━━━━━ Records shown ━━━━━
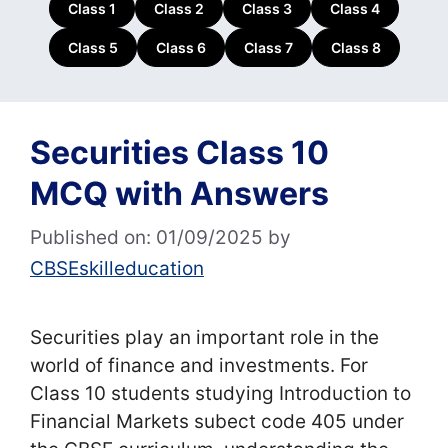
Class 1
Class 2
Class 3
Class 4
Class 5
Class 6
Class 7
Class 8
Securities Class 10
MCQ with Answers
Published on: 01/09/2025
by
CBSEskilleducation
Securities play an important role in the
world of finance and investments. For
Class 10 students studying Introduction to
Financial Markets subect code 405 under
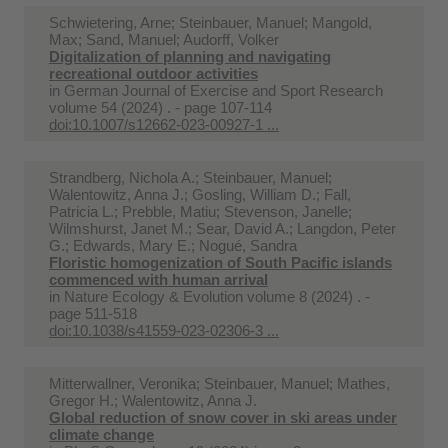
Schwietering, Arne; Steinbauer, Manuel; Mangold,
Max; Sand, Manuel; Audorff, Volker
Digitalization of planning and navigating
recreational outdoor activities
in
German Journal of Exercise and Sport Research
volume 54 (2024) . - page 107-114
doi:10.1007/s12662-023-00927-1 ...
Strandberg, Nichola A.; Steinbauer, Manuel;
Walentowitz, Anna J.; Gosling, William D.; Fall,
Patricia L.; Prebble, Matiu; Stevenson, Janelle;
Wilmshurst, Janet M.; Sear, David A.; Langdon, Peter
G.; Edwards, Mary E.; Nogué, Sandra
Floristic homogenization of South Pacific islands
commenced with human arrival
in
Nature Ecology & Evolution volume 8 (2024) . -
page 511-518
doi:10.1038/s41559-023-02306-3 ...
Mitterwallner, Veronika; Steinbauer, Manuel; Mathes,
Gregor H.; Walentowitz, Anna J.
Global reduction of snow cover in ski areas under
climate change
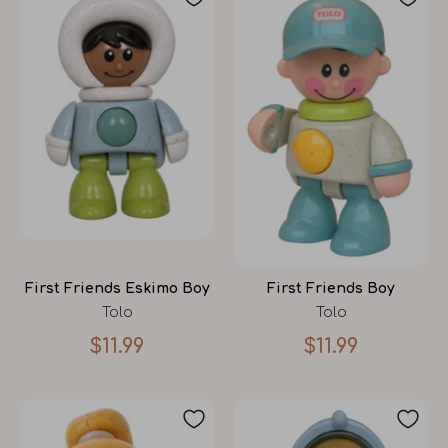
First Friends Eskimo Boy
First Friends Boy
Tolo
Tolo
$11.99
$11.99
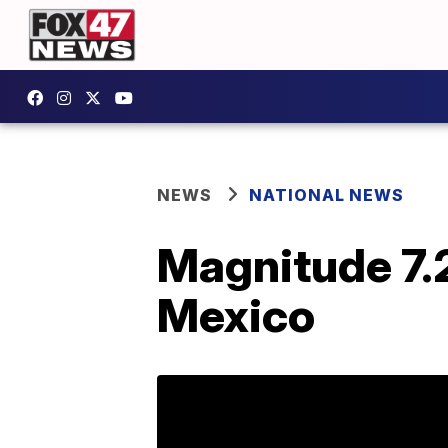
NEWS
NATIONAL NEWS
Magnitude 7.
Mexico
━━━━━
**Task goal:** Gather every line above that contains the string "under". Case counts.

**Solution to the problem:**
Financial Markets subect code 405 under
Global reduction of snow cover in ski areas under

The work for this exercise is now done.